Die starken Gewitter vom 21. Juni 2024 im Misox bleiben wegen der betroffenen Menschen (zwei Tote und eine vermisste Person) und der schweren Schäden, vor allem in der Ortschaft Sorte, in Erinnerung. Die Überschwemmungen entwickelten sich lokal sehr schnell und intensiv.
Niederschlagsverlauf
In der Nacht vom 20. auf den 21. Juni 2024 strömte feuchte Luft aus der Poebene vor allem aus Südwesten in den Alpenraum. Die ersten Niederschläge erreichten das Misox gegen 8 Uhr: Es handelte sich um einzelne schwache Schauer. Am späten Vormittag, gegen 11:30 Uhr, zog eine erste organisierte Gewitterlinie über die gesamte Region und brachte die ersten nennenswerten Niederschlagsmengen. Danach gab es bis etwa 18 Uhr keine nennenswerten Regenmengen mehr, obwohl weiterhin feuchte Luft aus Südwesten zufloss. Von diesem Zeitpunkt an bildeten sich innerhalb von etwa zwei Stunden zahlreiche Gewitterzellen, die das gesamte Gebiet des Misox betrafen. Die Niederschlagsintensität lag bei über 50 mm/h. Die Gewitter waren gut organisiert und erstreckte sich von der Brianza bis zum San-Bernardino-Pass. Ab 20 Uhr zog die Gewitterfront nach Osten ab und die Niederschläge liessen rasch nach.
Die Entwicklung stationärer Gewitterfronten wie am 21. Juni 2024 ist auf der Alpensüdseite ein typisches Ereignis, das in der wissenschaftlichen Literatur bekannt und gut beschrieben ist. Der Mechanismus, der diesen Ereignissen zugrunde liegt, lässt sich wie folgt vereinfacht darstellen: Von Südwestwinden in der Höhe angetrieben erreichen warme und feuchte Luftmassen aus dem Mittelmeerraum die Alpen, wo sie durch die Wechselwirkung mit der Orografie zum Aufsteigen gezwungen werden. In einer sehr instabil geschichteten Atmosphäre, wie es am 21. Juni 2024 der Fall war, verläuft der Aufstieg turbulent und führt zur Bildung von Gewittern, die als Antrieb die Feuchtigkeit in den unteren Schichten nutzen. Sie bewegen sich in Richtung der Höhenströmungen, typischerweise von Südwesten nach Nordosten. Solange die Strömungskonfiguration in den verschiedenen Höhenlagen nahezu unverändert bleibt, regenerieren sich die Gewitter und entladen sich ständig über denselben Regionen. Typischerweise beendet der Durchgang einer Kaltfront diese Situation. Die Geschwindigkeit und Richtung der Winde in den verschiedenen Schichten der Atmosphäre variieren von Fall zu Fall und bestimmen die Art der Wechselwirkung mit der Orografie und letztlich die genaue Lage und Ausdehnung der Gewitter. Das bedeutet, dass selbst bei ähnlichen synoptischen Bedingungen die genaue Lage der Gewitter und die von ihnen betroffenen Regionen von Fall zu Fall variieren und sich entlang der Südalpen zwischen dem Maggiatal und dem Misox positionieren. Im Fall des 21. Juni 2024 führte die Kombination der Höhenwinde dazu, dass sich die Gewitter südlich des Misox entwickelten und sich von Süden nach Norden über das gesamte Tal erstreckten, wo sie vor allem am Abend intensive Niederschläge verursachten.

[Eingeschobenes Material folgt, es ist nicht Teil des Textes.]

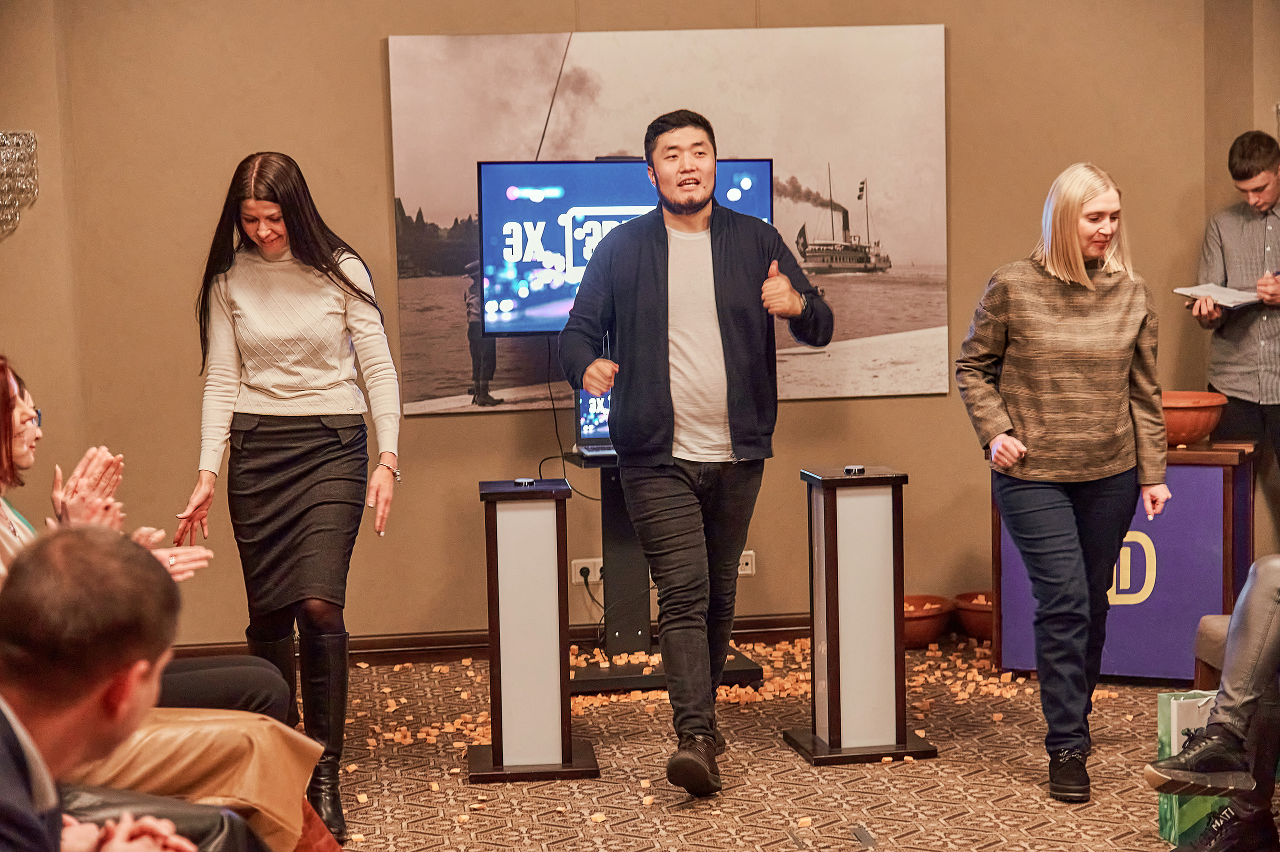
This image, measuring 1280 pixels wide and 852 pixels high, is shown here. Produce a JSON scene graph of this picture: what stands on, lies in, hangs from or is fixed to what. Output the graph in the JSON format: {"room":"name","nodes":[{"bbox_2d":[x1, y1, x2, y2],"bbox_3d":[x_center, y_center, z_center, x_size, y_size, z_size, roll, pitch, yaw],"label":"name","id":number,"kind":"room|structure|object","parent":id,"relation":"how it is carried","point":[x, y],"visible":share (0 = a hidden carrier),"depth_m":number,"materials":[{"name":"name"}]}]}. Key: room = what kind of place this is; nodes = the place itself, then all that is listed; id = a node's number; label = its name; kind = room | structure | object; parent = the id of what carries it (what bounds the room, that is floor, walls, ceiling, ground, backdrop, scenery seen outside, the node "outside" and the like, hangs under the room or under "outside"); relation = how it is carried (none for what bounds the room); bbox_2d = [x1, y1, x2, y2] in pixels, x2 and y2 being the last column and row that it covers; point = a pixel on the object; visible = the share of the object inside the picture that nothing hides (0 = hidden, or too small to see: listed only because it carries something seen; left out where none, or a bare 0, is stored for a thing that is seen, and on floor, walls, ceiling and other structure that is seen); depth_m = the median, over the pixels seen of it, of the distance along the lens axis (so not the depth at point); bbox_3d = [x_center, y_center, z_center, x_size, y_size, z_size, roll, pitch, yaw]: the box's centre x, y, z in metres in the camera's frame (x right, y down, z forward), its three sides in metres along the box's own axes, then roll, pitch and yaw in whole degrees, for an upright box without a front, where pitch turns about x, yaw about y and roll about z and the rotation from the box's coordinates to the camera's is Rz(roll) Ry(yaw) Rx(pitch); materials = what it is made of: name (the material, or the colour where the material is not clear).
{"room":"event hall","nodes":[
{"label":"event hall","id":0,"kind":"room"},
{"bbox_2d":[0,0,1274,654],"bbox_3d":[-0.178,-0.669,7.386,4.363,2.934,0.248,-2,5,-6],"label":"wall","id":1,"kind":"structure","parent":0,"point":[371,95],"depth_m":7.35,"materials":[{"name":"beige paint"}]},
{"bbox_2d":[0,130,39,235],"bbox_3d":[-2.058,-0.814,6.879,0.321,0.456,0.300,-2,5,-6],"label":"wall sconce","id":2,"kind":"object","parent":1,"relation":"attached to","point":[3,160],"visible":1,"depth_m":6.89,"materials":[{"name":"silver"}]},
{"bbox_2d":[156,611,812,664],"bbox_3d":[-0.305,0.733,7.477,3.327,0.094,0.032,-2,5,-6],"label":"baseboard","id":3,"kind":"structure","parent":1,"relation":"attached to","point":[787,619],"depth_m":7.48,"materials":[{"name":"brown wood"}]},
{"bbox_2d":[570,557,603,585],"bbox_3d":[-0.162,0.477,7.307,0.120,0.077,0.018,-2,5,-6],"label":"wall socket","id":4,"kind":"object","parent":1,"relation":"attached to","point":[577,569],"visible":0.72,"depth_m":7.30,"materials":[{"name":"white plastic"}]},
{"bbox_2d":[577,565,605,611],"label":"power cord","id":5,"kind":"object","parent":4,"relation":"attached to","point":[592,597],"visible":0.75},
{"bbox_2d":[388,21,950,415],"bbox_3d":[0.119,-0.723,7.486,1.782,1.268,0.034,-2,5,-6],"label":"picture","id":6,"kind":"object","parent":1,"relation":"attached to","point":[442,393],"visible":0.7,"depth_m":7.45},
{"bbox_2d":[737,549,755,576],"bbox_3d":[0.320,0.454,7.275,0.116,0.081,0.015,-2,5,-6],"label":"wall socket","id":7,"kind":"object","parent":1,"relation":"attached to","point":[742,572],"visible":0.52,"depth_m":7.27,"materials":[{"name":"white plastic"}]},
{"bbox_2d":[293,636,1244,851],"bbox_3d":[0.391,1.141,3.725,6.672,0.105,8.024,-2,5,-6],"label":"carpet floor","id":8,"kind":"structure","parent":0,"point":[1003,778],"depth_m":5.69,"materials":[{"name":"brown carpet"}]},
{"bbox_2d":[0,523,205,849],"bbox_3d":[-0.746,0.607,2.642,0.580,0.978,0.804,-2,5,-6],"label":"man","id":9,"kind":"object","parent":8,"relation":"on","point":[11,718],"visible":0.99,"depth_m":2.56},
{"bbox_2d":[0,356,289,733],"bbox_3d":[-1.056,0.414,4.209,0.737,1.090,0.636,-2,5,-6],"label":"woman","id":10,"kind":"object","parent":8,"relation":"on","point":[23,410],"visible":0.4,"depth_m":4.18},
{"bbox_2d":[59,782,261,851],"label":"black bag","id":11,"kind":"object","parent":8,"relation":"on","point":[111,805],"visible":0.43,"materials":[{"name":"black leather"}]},
{"bbox_2d":[72,710,325,851],"bbox_3d":[-0.908,0.502,3.861,0.697,0.857,0.540,-2,5,-6],"label":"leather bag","id":12,"kind":"object","parent":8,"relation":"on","point":[286,728],"visible":0.43,"depth_m":3.86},
{"bbox_2d":[178,151,402,846],"bbox_3d":[-0.844,0.166,5.353,0.516,1.597,0.635,-2,5,-6],"label":"woman","id":13,"kind":"object","parent":8,"relation":"on","point":[311,413],"visible":0.97,"depth_m":5.21},
{"bbox_2d":[469,476,600,782],"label":"pedestal","id":14,"kind":"object","parent":8,"relation":"on","point":[539,569],"visible":0.98,"depth_m":5.78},
{"bbox_2d":[514,476,536,486],"bbox_3d":[-0.312,0.151,5.947,0.054,0.019,0.057,-2,5,-6],"label":"device","id":15,"kind":"object","parent":14,"relation":"on","point":[524,482],"visible":0.98,"depth_m":5.93,"materials":[{"name":"black plastic"}]},
{"bbox_2d":[568,434,765,691],"bbox_3d":[0.016,0.434,7.001,0.752,0.768,0.615,-2,5,-6],"label":"tv stand","id":16,"kind":"object","parent":8,"relation":"on","point":[617,525],"visible":0.52,"depth_m":6.95,"materials":[{"name":"black metal"}]},
{"bbox_2d":[574,387,615,455],"bbox_3d":[-0.024,-0.030,6.813,0.323,0.220,0.305,-2,5,-6],"label":"laptop","id":17,"kind":"object","parent":16,"relation":"on","point":[589,425],"visible":0.36,"depth_m":6.91,"materials":[{"name":"silver metal"}]},
{"bbox_2d":[478,155,772,334],"bbox_3d":[-0.025,-0.569,7.000,0.965,0.593,0.220,-2,5,-6],"label":"television","id":18,"kind":"object","parent":16,"relation":"attached to","point":[574,264],"visible":0.72,"depth_m":6.94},
{"bbox_2d":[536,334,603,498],"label":"cable","id":19,"kind":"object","parent":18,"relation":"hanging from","point":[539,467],"visible":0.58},
{"bbox_2d":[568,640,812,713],"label":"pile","id":20,"kind":"object","parent":8,"relation":"on","point":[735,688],"visible":0.55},
{"bbox_2d":[559,110,832,794],"bbox_3d":[0.157,0.045,5.734,0.610,1.739,0.621,-2,5,-6],"label":"man","id":21,"kind":"object","parent":8,"relation":"on","point":[667,336],"visible":0.98,"depth_m":5.62},
{"bbox_2d":[299,636,1115,767],"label":"confetti","id":22,"kind":"object","parent":8,"relation":"on","point":[432,731],"visible":0.45,"depth_m":6.63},
{"bbox_2d":[785,465,937,764],"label":"pedestal","id":23,"kind":"object","parent":8,"relation":"on","point":[855,552],"visible":0.98,"depth_m":5.94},
{"bbox_2d":[843,464,864,473],"bbox_3d":[0.594,0.122,6.098,0.056,0.019,0.058,-2,5,-6],"label":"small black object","id":24,"kind":"object","parent":23,"relation":"on","point":[850,467],"visible":0.98,"depth_m":6.08,"materials":[{"name":"black plastic"}]},
{"bbox_2d":[902,593,952,648],"bbox_3d":[0.925,0.674,7.452,0.279,0.138,0.287,-2,5,-6],"label":"terracotta pot","id":25,"kind":"object","parent":8,"relation":"on","point":[925,629],"visible":0.64,"depth_m":7.36,"materials":[{"name":"ceramic"}]},
{"bbox_2d":[952,590,994,641],"bbox_3d":[1.208,0.664,7.514,0.274,0.135,0.283,-2,5,-6],"label":"terracotta pot","id":26,"kind":"object","parent":8,"relation":"on","point":[970,621],"visible":0.59,"depth_m":7.43,"materials":[{"name":"brown ceramic"}]},
{"bbox_2d":[956,161,1170,804],"bbox_3d":[1.079,0.140,5.603,0.522,1.545,0.652,-2,5,-6],"label":"woman","id":27,"kind":"object","parent":8,"relation":"on","point":[1070,251],"visible":0.98,"depth_m":5.46},
{"bbox_2d":[991,438,1256,680],"bbox_3d":[1.545,0.421,7.007,0.698,0.735,0.478,1,6,26],"label":"podium","id":28,"kind":"object","parent":8,"relation":"on","point":[1186,624],"visible":0.64,"depth_m":6.76,"materials":[{"name":"purple wood"}]},
{"bbox_2d":[1160,390,1226,446],"bbox_3d":[1.656,-0.014,6.812,0.337,0.146,0.339,1,5,19],"label":"terracotta pot","id":29,"kind":"object","parent":28,"relation":"on","point":[1203,423],"visible":0.69,"depth_m":6.68,"materials":[{"name":"ceramic"}]},
{"bbox_2d":[1157,688,1222,847],"bbox_3d":[1.326,0.784,5.048,0.270,0.373,0.124,-2,5,-6],"label":"gift bag","id":30,"kind":"object","parent":8,"relation":"on","point":[1163,827],"visible":0.4,"depth_m":4.99,"materials":[{"name":"green paper"}]},
{"bbox_2d":[1193,613,1231,688],"bbox_3d":[1.764,0.476,5.584,0.589,0.837,0.610,-2,5,-6],"label":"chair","id":31,"kind":"object","parent":8,"relation":"on","point":[1213,661],"visible":0.34,"depth_m":5.73,"materials":[{"name":"fabric"}]},
{"bbox_2d":[1150,554,1279,851],"bbox_3d":[1.554,0.223,4.652,0.840,1.437,0.743,-4,6,-29],"label":"person","id":32,"kind":"object","parent":31,"relation":"on","point":[1241,651],"visible":0.98,"depth_m":4.65},
{"bbox_2d":[1187,130,1279,468],"bbox_3d":[2.107,-0.137,7.322,0.547,1.617,0.519,-6,7,-41],"label":"man","id":33,"kind":"object","parent":8,"relation":"on","point":[1266,184],"visible":0.87,"depth_m":7.19},
{"bbox_2d":[1173,282,1265,308],"bbox_3d":[1.981,-0.441,7.410,0.281,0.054,0.267,-4,6,-32],"label":"notebook","id":34,"kind":"object","parent":33,"relation":"in","point":[1231,296],"visible":0.82,"depth_m":7.37,"materials":[{"name":"white paper"}]}
]}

Tabelle 1 fasst die Niederschlagsmengen zusammen, die während des Gewitters vom 21. Juni 2024 von den Messstationen im Misox und im Calancatal gemessen wurden. Alle Niederschläge fielen innerhalb des Standardzeitraums 6 bis 6 UTC. Die Gesamtniederschlagsmengen der verschiedenen Bodenmessstationen sind in der letzten Spalte aufgeführt. Die anderen Spalten fassen die Höchstwerte pro Zeitintervall zusammen, wobei es sich um ein gleitendes Zeitintervall handelt. Bei der Interpretation der Tabelle ist zu beachten, dass die Daten der Stationen Lago d'Arbola, Lago d'Isola und Roggiasca nur stündlich erfasst werden und die gleitenden Summen daher auf Stundenwerten basieren und nicht wie bei den anderen Messstationen auf 10 Minuten. Das bedeutet, dass die tatsächlichen Höchstwerte für diese drei Stationen etwas höher sein könnten als in Tabelle 1 angegeben. Bemerkenswert sind die sehr hohen Werte in nur 2 Stunden in Grono (82.3 mm) und am Lago d'Arbola (107.0 mm).